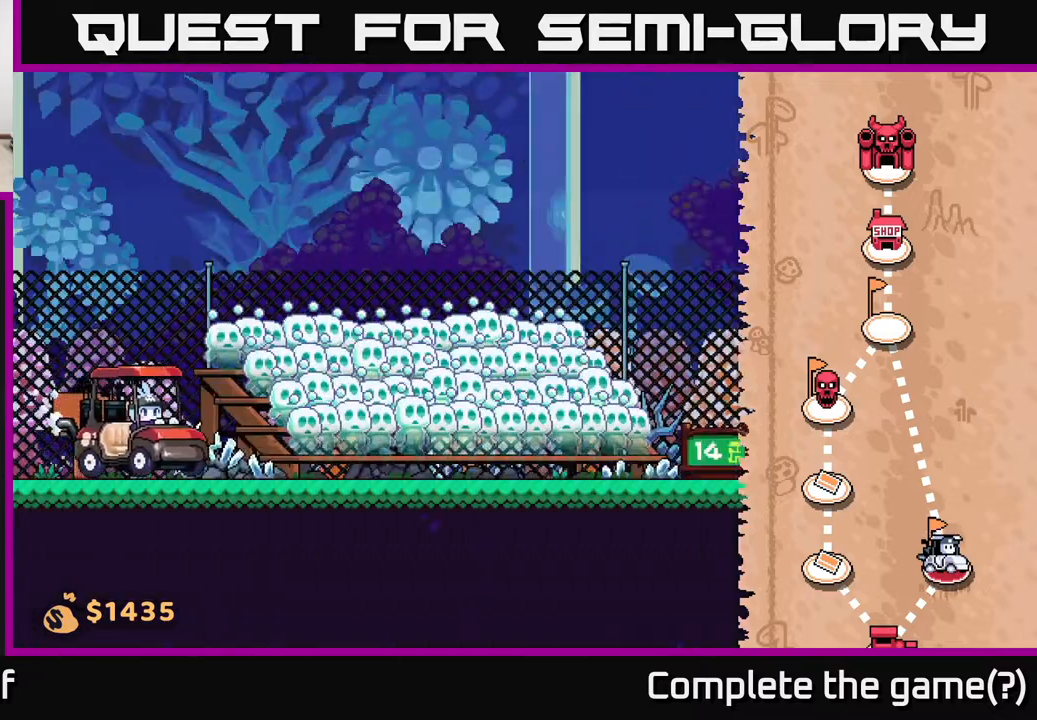
{"buttons": [], "left_stick": "right", "right_stick": "center", "events": []}
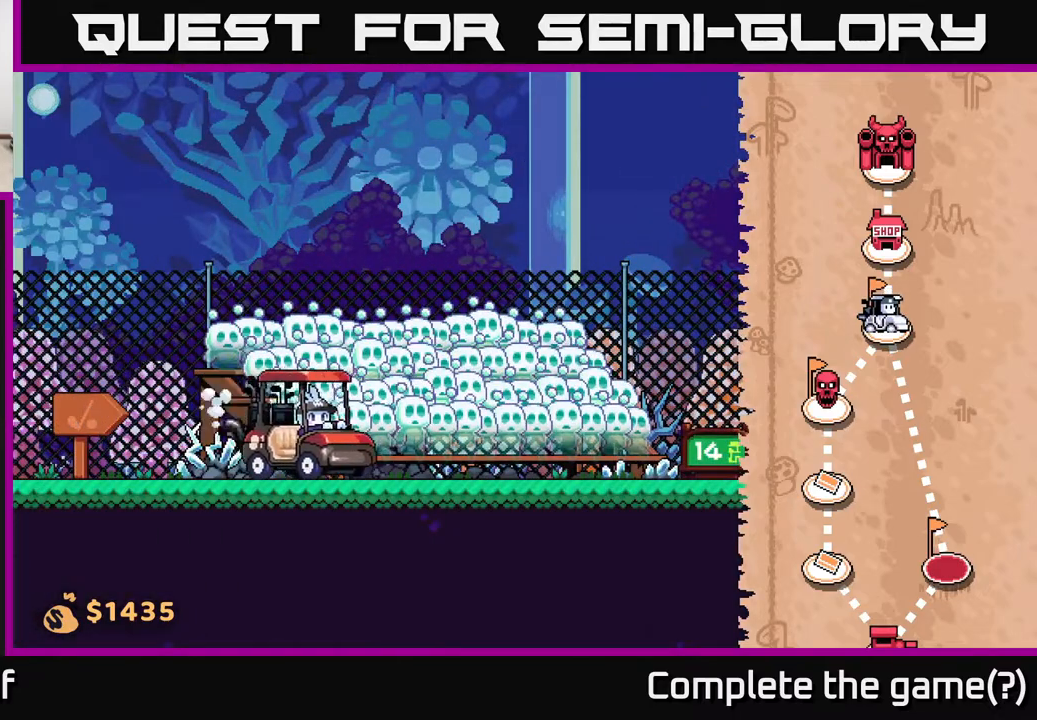
{"buttons": [], "left_stick": "right", "right_stick": "center", "events": []}
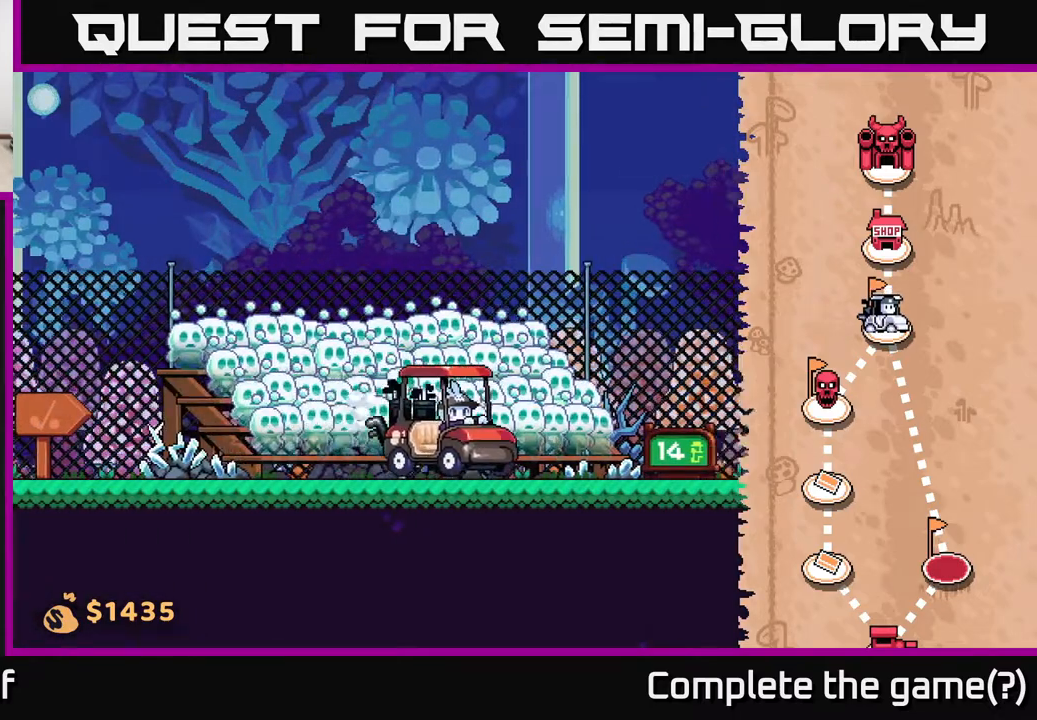
{"buttons": [], "left_stick": "right", "right_stick": "center", "events": []}
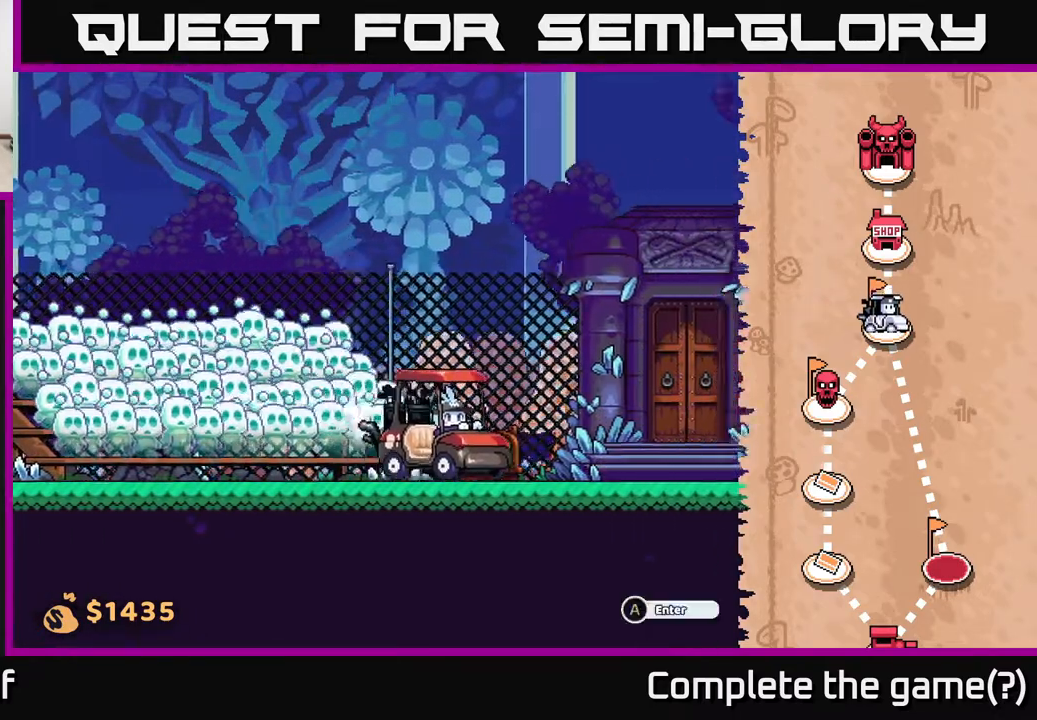
{"buttons": [], "left_stick": "center", "right_stick": "center", "events": [[433, "left_stick", "center"]]}
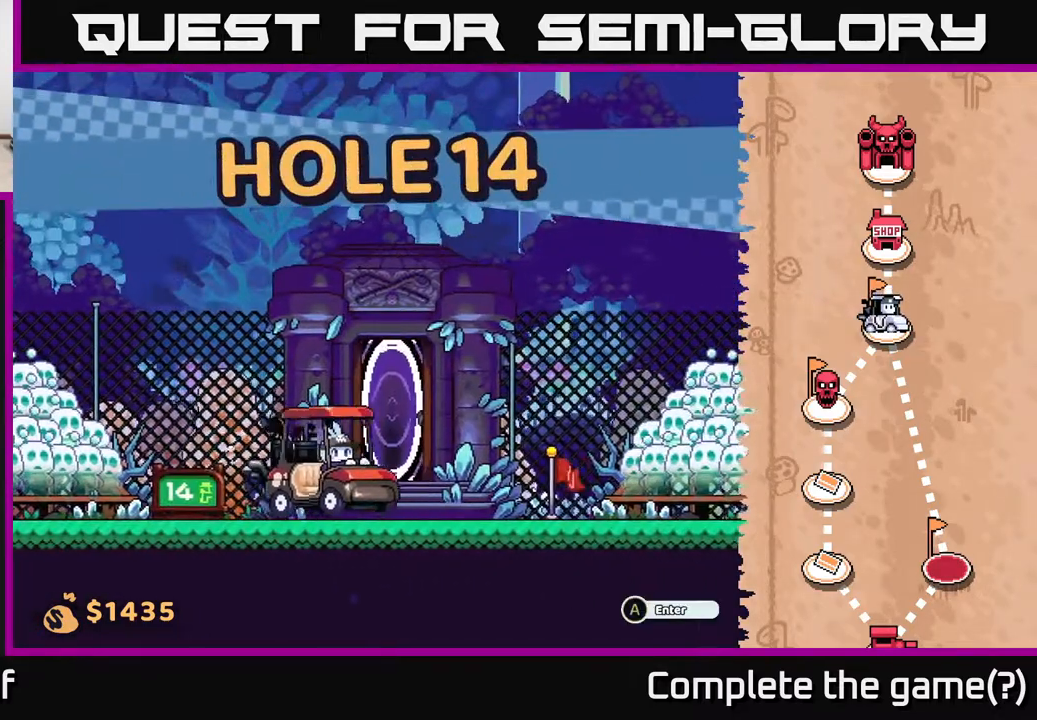
{"buttons": [], "left_stick": "left", "right_stick": "center", "events": [[450, "left_stick", "left"]]}
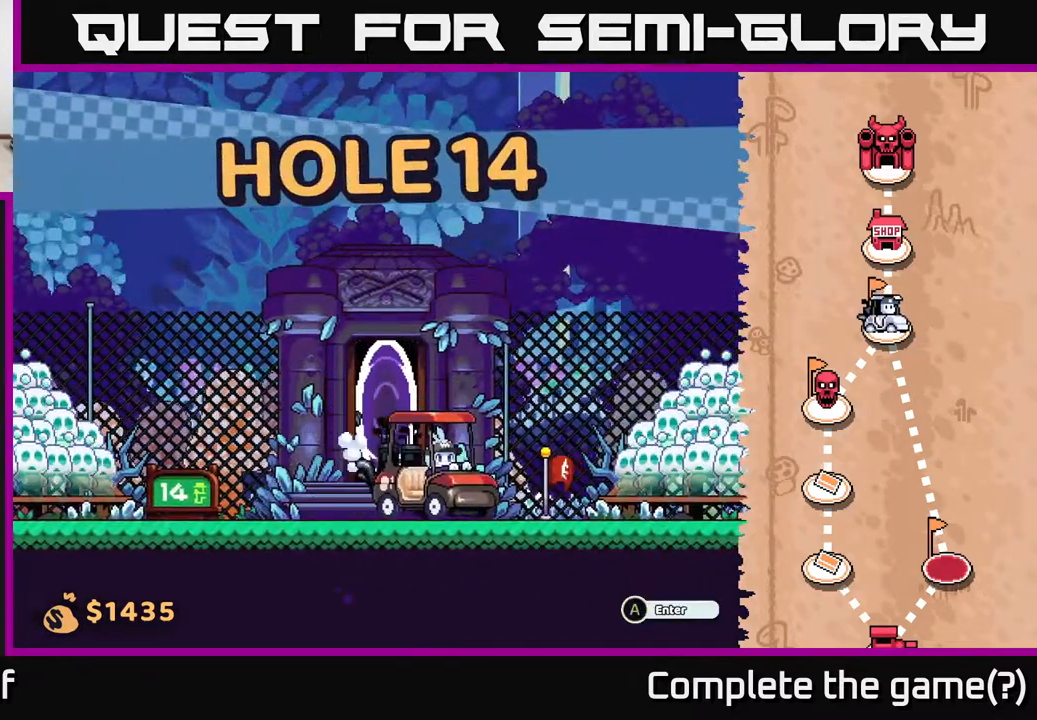
{"buttons": [], "left_stick": "left", "right_stick": "center", "events": []}
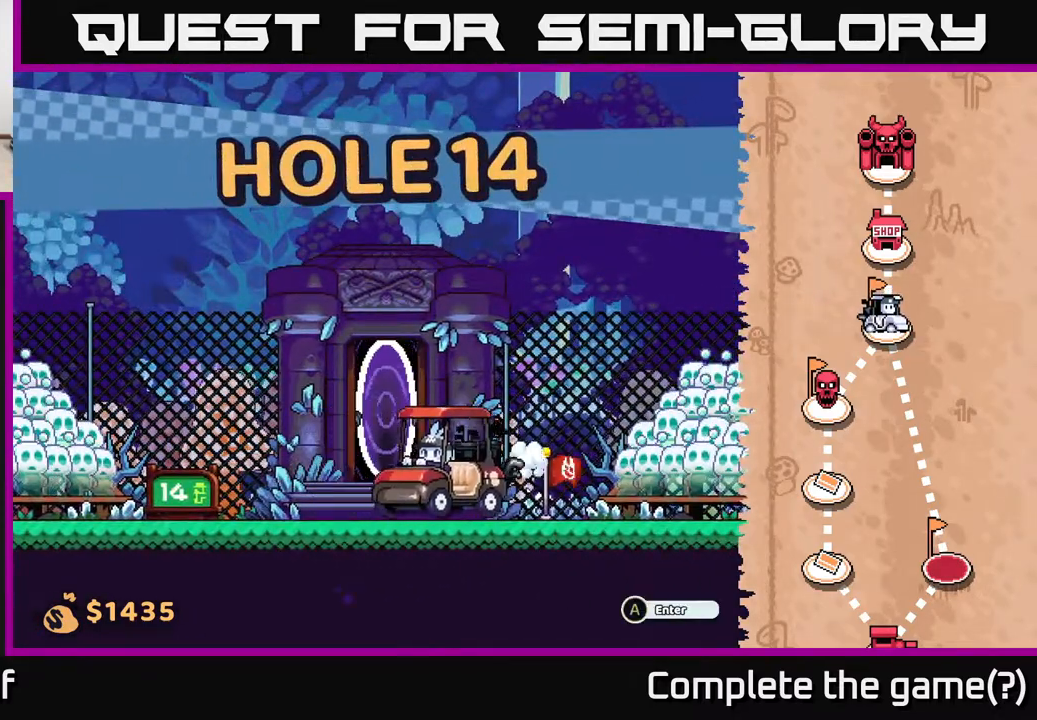
{"buttons": [], "left_stick": "center", "right_stick": "center", "events": [[217, "left_stick", "center"], [283, "left_stick", "right"], [433, "left_stick", "center"]]}
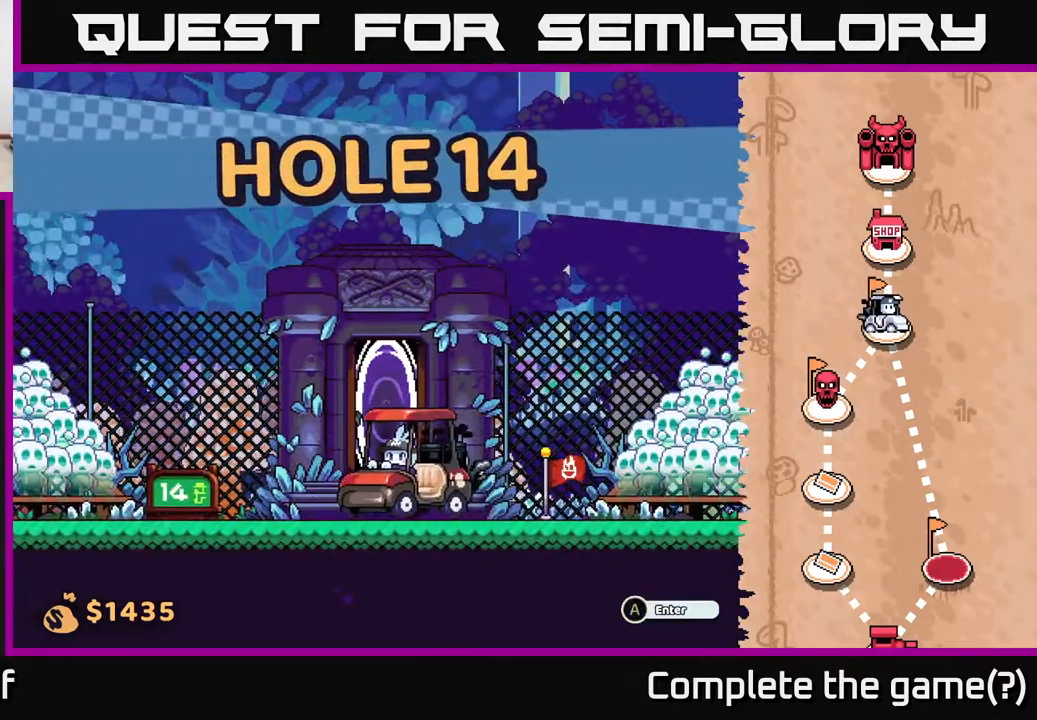
{"buttons": [], "left_stick": "center", "right_stick": "center", "events": []}
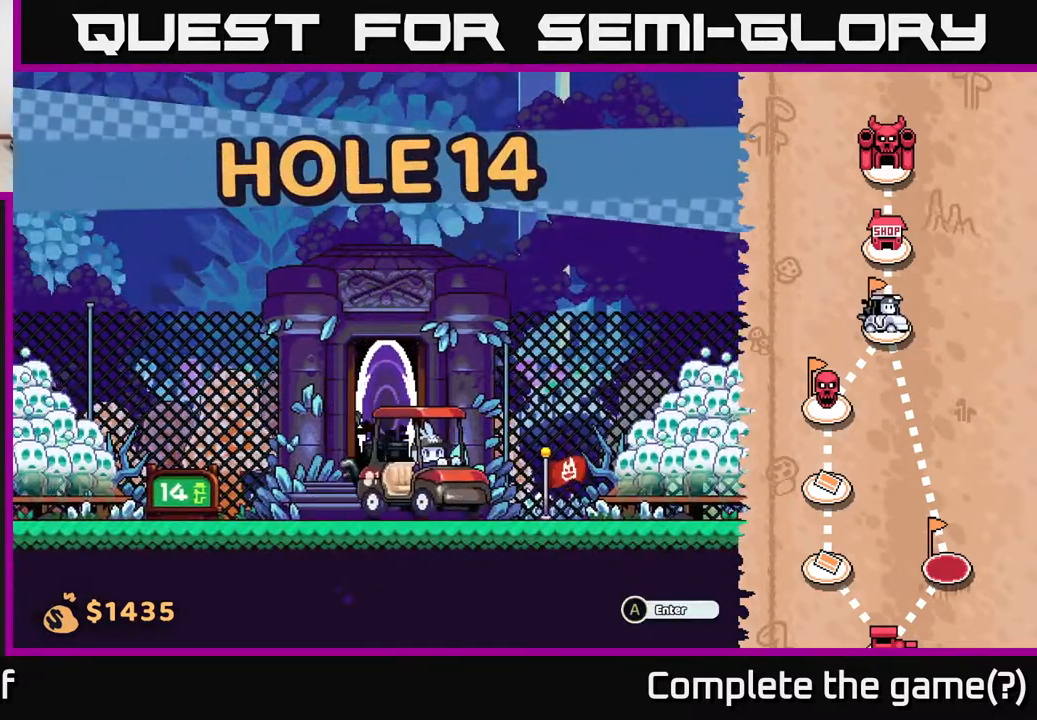
{"buttons": [], "left_stick": "center", "right_stick": "center", "events": []}
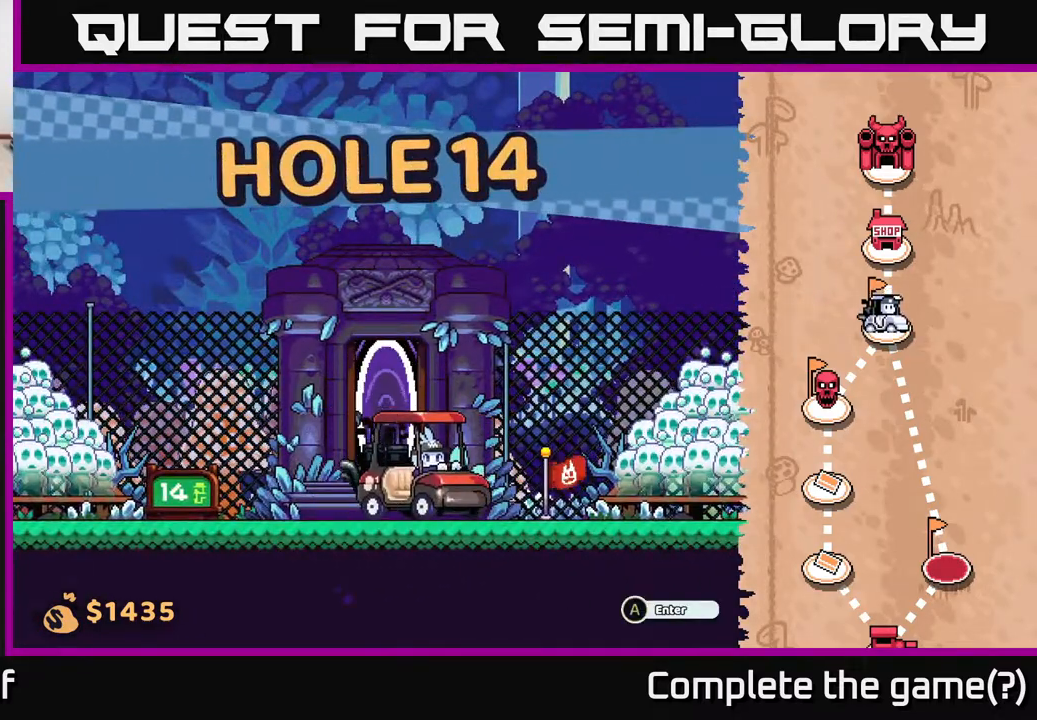
{"buttons": [], "left_stick": "center", "right_stick": "center", "events": []}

● WHAT YOU NEED TO DO
Copy each line above exactly. Images do not belong in the copy.

● ANSWER TO THE PROBLEM
{"buttons": [], "left_stick": "right", "right_stick": "center", "events": []}
{"buttons": [], "left_stick": "right", "right_stick": "center", "events": []}
{"buttons": [], "left_stick": "right", "right_stick": "center", "events": []}
{"buttons": [], "left_stick": "center", "right_stick": "center", "events": [[433, "left_stick", "center"]]}
{"buttons": [], "left_stick": "left", "right_stick": "center", "events": [[450, "left_stick", "left"]]}
{"buttons": [], "left_stick": "left", "right_stick": "center", "events": []}
{"buttons": [], "left_stick": "center", "right_stick": "center", "events": [[217, "left_stick", "center"], [283, "left_stick", "right"], [433, "left_stick", "center"]]}
{"buttons": [], "left_stick": "center", "right_stick": "center", "events": []}
{"buttons": [], "left_stick": "center", "right_stick": "center", "events": []}
{"buttons": [], "left_stick": "center", "right_stick": "center", "events": []}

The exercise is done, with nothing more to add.